Nissan Develops Better Diode
All we hear about these days is how overweight we are as a nation. I go out for bike rides and see folks wheezing along doing their best to trim their waist lines. (And having just done that myself, I cheer them along.) But we, as individuals, aren’t the only ones being weight conscious. Every automaker who has, by inclination or necessity, jumped on the race to produce “the” next green car is thinking about the waist line and poundage of their latest creations.
Nissan is joining the fray a little late, but they are also claiming that they’ve come up with a way to reduce both the size and weight of their electric inverters by 20 percent. If you’re a little shaky on the technology, inverters take the direct current coming off the battery and make it alternating current used by the electric motor to turn the wheels.
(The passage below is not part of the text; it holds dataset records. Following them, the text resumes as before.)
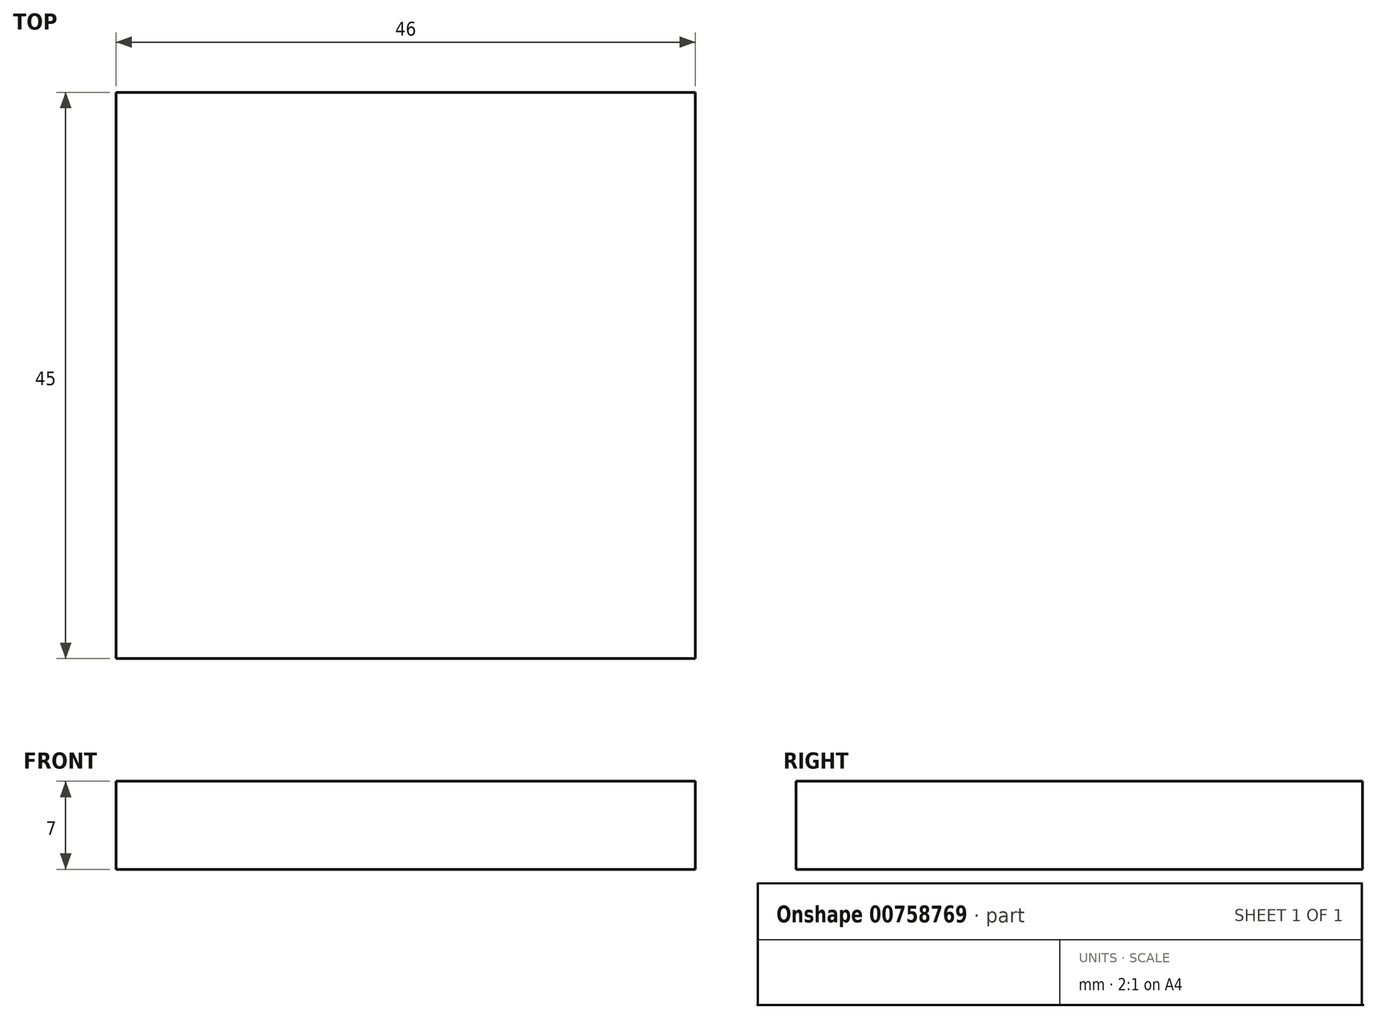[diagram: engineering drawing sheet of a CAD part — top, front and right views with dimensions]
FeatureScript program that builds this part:
annotation { "Feature Type Name" : "Feature", "Feature Type Description" : "" }
export const myFeature = defineFeature(function(context is Context, id is Id, definition is map)
    precondition{}
    {
        {
            var Q0;
            Q0=qCreatedBy(makeId("Front.planeOp"),FACE);
            var sketch = newSketch(context, id + "F0", { "sketchPlane" : qUnion([Q0])});
            skLineSegment(sketch, "E0.bottom", {"start": v(-23, 7) * mm, "end": v(23, 7) * mm});
            skLineSegment(sketch, "E0.top", {"start": v(-23, 0) * mm, "end": v(23, 0) * mm});
            skLineSegment(sketch, "E0.left", {"start": v(-23, 7) * mm, "end": v(-23, 0) * mm});
            skLineSegment(sketch, "E0.right", {"start": v(23, 7) * mm, "end": v(23, 0) * mm});
            skSolve(sketch);
        }
        {
            var Q0;
            Q0=makeQuery(id+"F0.imprint","IMPRINT",FACE,{"disambiguationData":[TD([[makeQuery(id+"F0.imprint","IMPRINT",EDGE,{"derivedFrom":sQuery(id+"F0.wireOp",EDGE,"E0.bottom")}),-1.0]])]});
            extrude(context, id + "F1", {"entities" : qUnion([Q0]), "oppositeDirection" : true, "depth" : 45 * mm, "offsetDistance" : 25 * mm});
        }
    });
Nissan has developed a more efficient diode to regulate the current between the battery and the motor thus allowing the inverters to be 15 percent smaller and 20 percent lighter. That means more efficient and even smaller hybrids, a real plus since the one draw back to these vehicles is that the batteries are hefty — and it doesn’t matter why flavor we’re talking, nickel-metal hydride or lithium ion.
Right now Nissan is putting the new diode through its paces on an X-Trail fuel cell vehicle, but the plan is for the technology to find its way into all hybrid and electric products the company rolls out. Currently Nissan has a timetable of 2010 to launch a compact electric and an in-house hybrid.